• [Exercise task 1] Sum up the shell guide in two sentences.
• [Exercise task 2] Name each environment variable that the sample .bashrc in the shell guide sets with export.
• [Exercise task 3] Extend the shell guide, picking up right after its final line.

Install CygWin for that ultimate Unix cosplay feeling

Login and stoomboot

You will encounter Linux at Nikhef on the login server and on the stoomboot batch system. Both are based on Red Hat Enterprise Linux (but not actually Red Hat).

These systems are accessible via ssh.

Bash

Interaction with the system is done via command-line shell.

It is the most powerful way of commanding a system—if you can type on a keyboard.

It is used for interactive work as well as scripting (a.k.a. shell programming).

Which shell do I need?

If you have to ask, it’s /bin/bash. It is the default and it is fine.

If you have particularly strong feelings about other shells, The Korn shell (ksh) and Z shell (zsh) are acceptable. If you are a C shell (csh) user, you must repent.

Shell programming languages

Stick to Bash for shell scripts. It is more portable between systems—but more importantly, between people.

Do not try to program in csh.

Purists will stick to Bourne shell (/bin/sh) for maximum portability. See Chapter 11 of the Autoconf manual on portable shell programming before you try.

Tuning

Everybody wants to optimise their environment according to personal preference. The Unix attitude takes this into consideration and allows a million settings to suit everybody’s whim. The collective wisdom accumulated over four decades have delivered some tricks that everybody will want to know.

A primer on rc files

shell	sources
login shell	`${HOME}/.bash_profile`
non-login shell	`${HOME}/.bashrc`

Historically the Unix system distinguished between login shells and non-login shells. You would typically run only a single login shell, but a graphical environment allows opening multiple terminal windows with non-login shells.

Put all of your favourite settings in .bashrc and leave .bash_profile mostly empty except for this:

if [ -f "$HOME/.bashrc" ]; then
    . "$HOME/.bashrc"
fi

The rest should be dealt with by the system-wide /etc/profile.

Can you spot the errors in this .bashrc?

# .bashrc
# Get the aliases and functions
if [ -f /etc/bashrc ]; then
	. /etc/bashrc
source /cvmfs/grid.cern.ch/etc/profile.d/setup-cvmfs-ui.sh
export X509_VOMS_DIR=$HOME/.glite/vomsdir
export VOMS_USERCONF=$HOME/.glite/vomses
export PATH=/data/project/software/bin:$PATH
exec /bin/tcsh

key bindings

Bash uses Emacs style keybindings by default.

but it can be fully customised
which you shouldn’t do; learn to love the defaults
arrow keys, HOME, END, etc. all work too.

History recall

Arrow up/down will cycle through your previous commands. So will Ctrl-P and Ctrl-N.

Recalling a command you typed earlier can be done with Ctrl-R:

Type Ctrl-R
type a few letters from the command; this will start a reverse search through the history
type Ctrl-R again to cycle back through matches

environment

The environment is a collection of variables (uppercase by convention) that are accessible by any program you run.

The PATH variable is a list of directories which are searched when you type a command. If you want to know where a program can be found type:

which <command>

QUIZ

Can you spot the mistake in this .bash_profile?

if [ -f "$HOME/.bashrc" ]; then
    . "$HOME/.bashrc"
fi
# set PATH so it includes user's private bin if it exists
if [ -d "$HOME/bin" ] ; then
    PATH=".:$HOME/bin:/sbin:/usr/sbin:$PATH"

• [Supplied material]
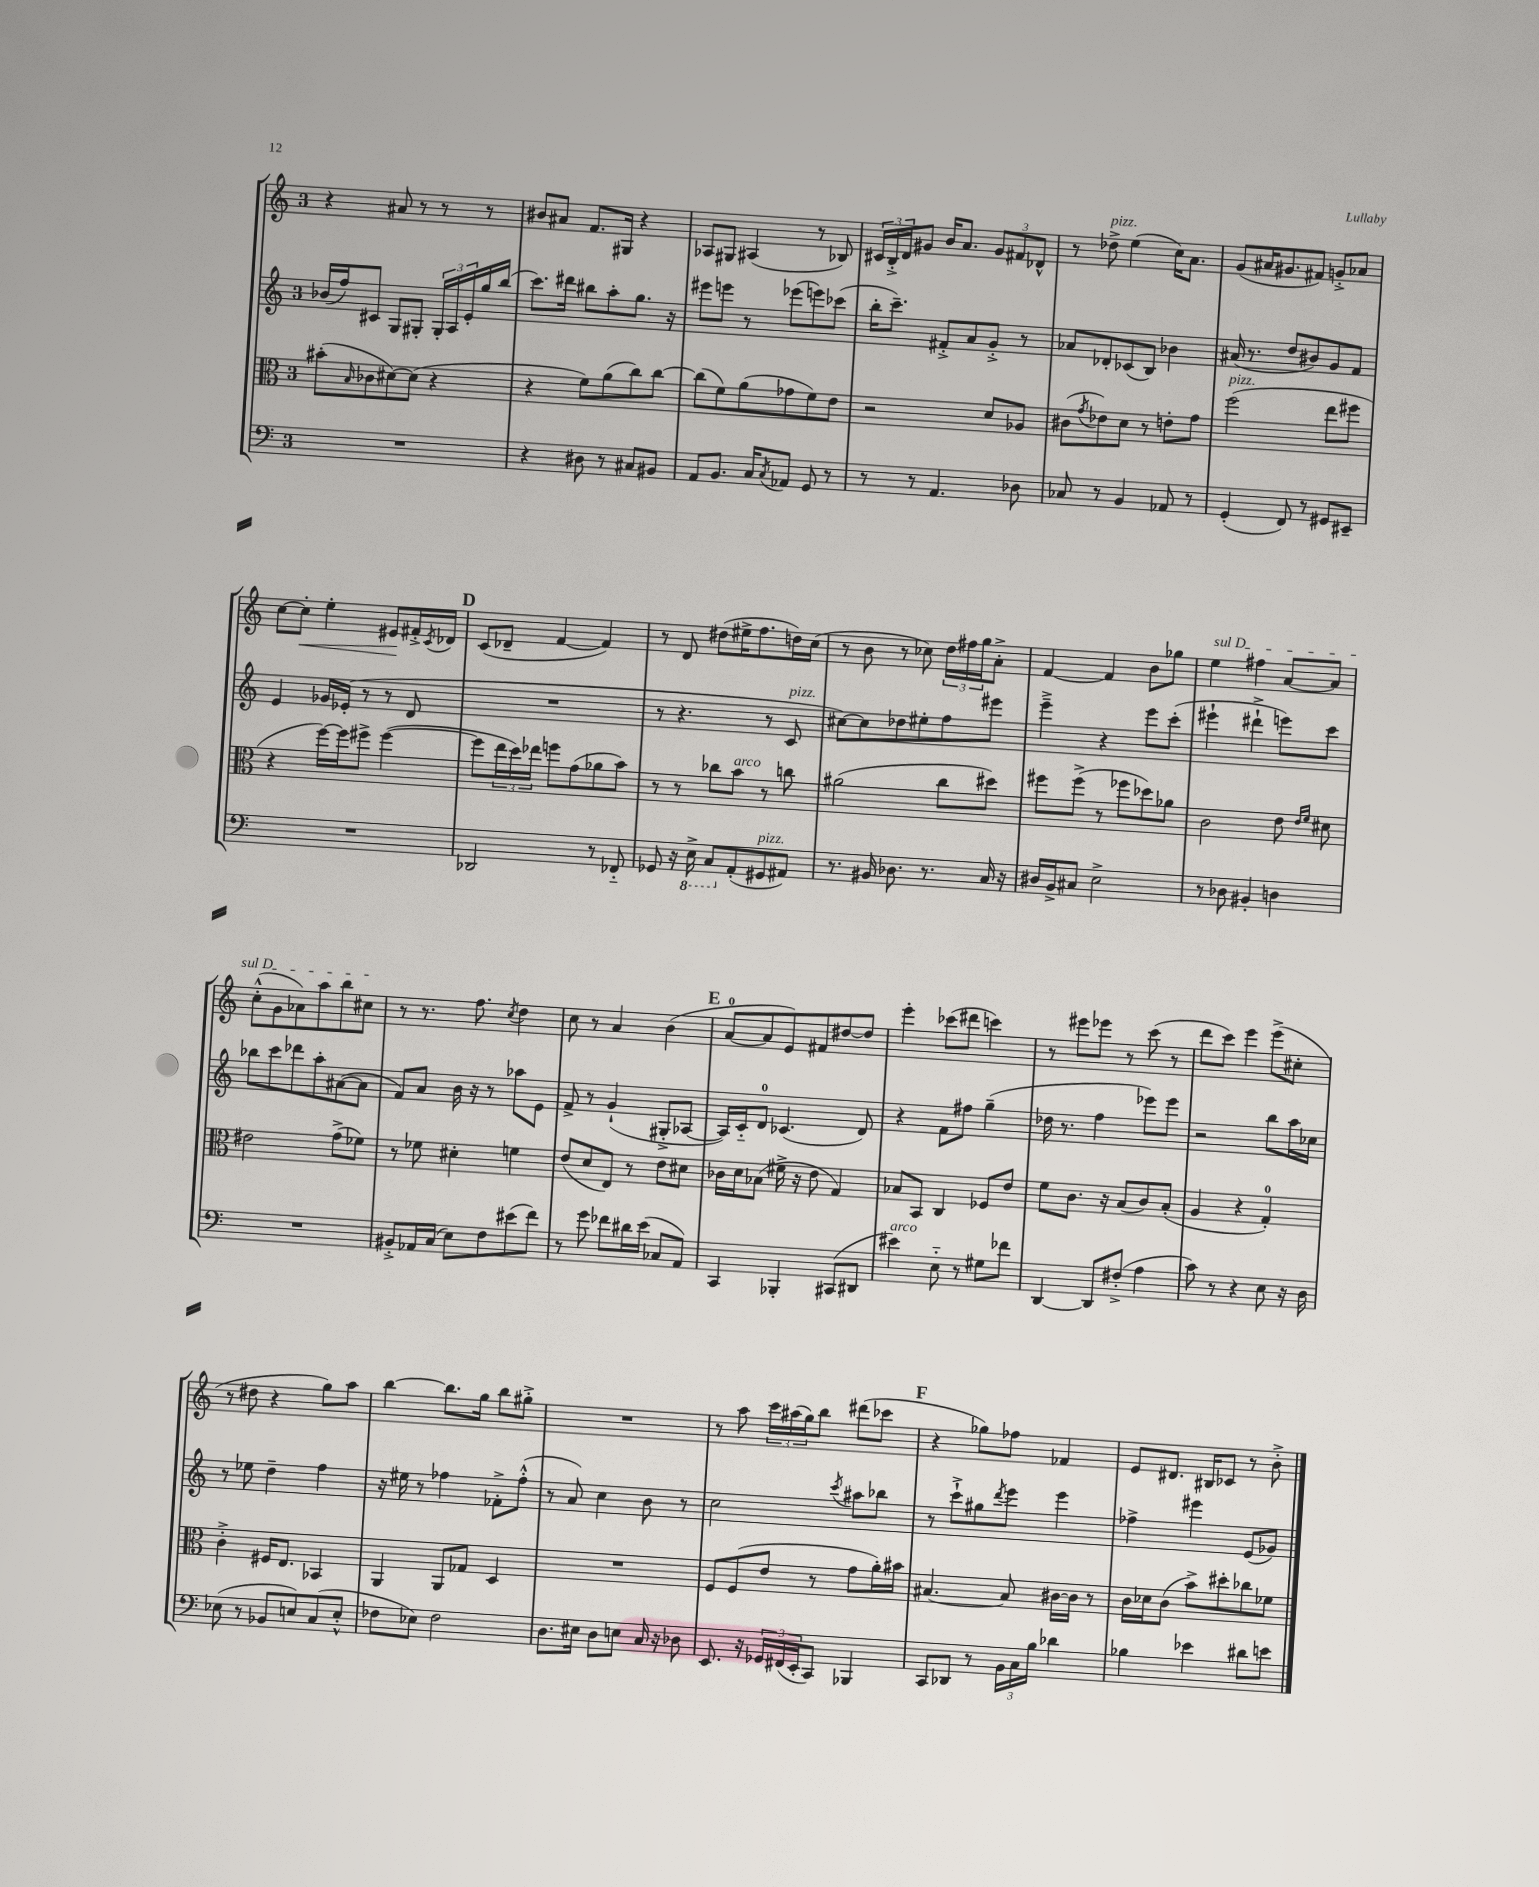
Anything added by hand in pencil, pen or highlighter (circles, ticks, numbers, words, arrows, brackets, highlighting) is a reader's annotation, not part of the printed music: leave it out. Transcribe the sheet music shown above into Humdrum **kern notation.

• [Expected answer 1] Linux at Nikhef runs on the login server and the stoomboot batch system, both reached by ssh. The guide recommends Bash, both as the shell and for scripts, and explains .bash_profile and .bashrc, key bindings, history recall with Ctrl-R, and the PATH variable.

• [Expected answer 2] X509_VOMS_DIR, VOMS_USERCONF, PATH

• [Expected answer 3]
fi

Don’t put . in your PATH. It poses a risk of running commands from random places.

In general it is safer to get used to typing

./command

whenever you want to execute a local script.

It’s subtle, but the ‘.’ at the beginning of the PATH is actually a serious risk. This means that you could unknowingly run a program or script from whichever directory you happen to be in at that time.

In general it is safer to get used to typing

./command

whenever you want to execute a local script.

Completions

Are you afraid you might get tired from all that typing? What if I told you there is a way to reduce that to a minimum?

It’s called command-line completion and it comes standard with your shell. Any partly written command or argument followed by a tap on the <TAB> key will either:

complete the command if it is unique, or
list the possible completions if there are multiple matches

Recall the last argument

This is something I use surprisingly often. E.g.

stat /some/path/to/file
cat /some/path/to/file

Instead of recalling the history for the second line, simply type cat <ESC>. to stick the last argument of the previous line on the end of the current line. Repeated <ESC>. will cycle back through earlier commands.

Complete everything

Moreover, there are piles of completion examples for all popular commands. E.g. type

git <TAB>

and you will be given a list of git subcommands.

History

Keeping a record of commands you ran earlier is quite useful. By default bash will keep track of this but there are a few useful enhancements.

# don't keep more than one copy of a repeated command
HISTCONTROL=ignoredups
# append to the history file, don't overwrite it
shopt -s histappend
# keep plenty of history
HISTSIZE=65000
# useful on systems with shared home directories
HISTFILE=${HOME}/.bash_history-$(hostname)
# keep track of time
HISTTIMEFORMAT='%F %T %Z # '

prompt

The prompt is displayed to indicate that the shell awaits your next order. Did you know you can enhance the prompt, e.g. to indicate the time, host name, and current path? Or even the current git branch name?

PS1='\u@\h:\w \A $(__git_ps1 " (%s)")\$ '

This shows:

a07@lena:/project/newton 11:24 (master)$

aliases

Often used commands can be abbreviated by creating aliases. My advice: don’t overdo it on the aliases. Stick to some of the more usual ones.

alias ls='ls --color=tty'
alias ll='ls -lhF'
alias rm='rm -i'
alias mv='mv -i'

It’s safer to protect potentially dangerous commands with a mandatory interactive flag.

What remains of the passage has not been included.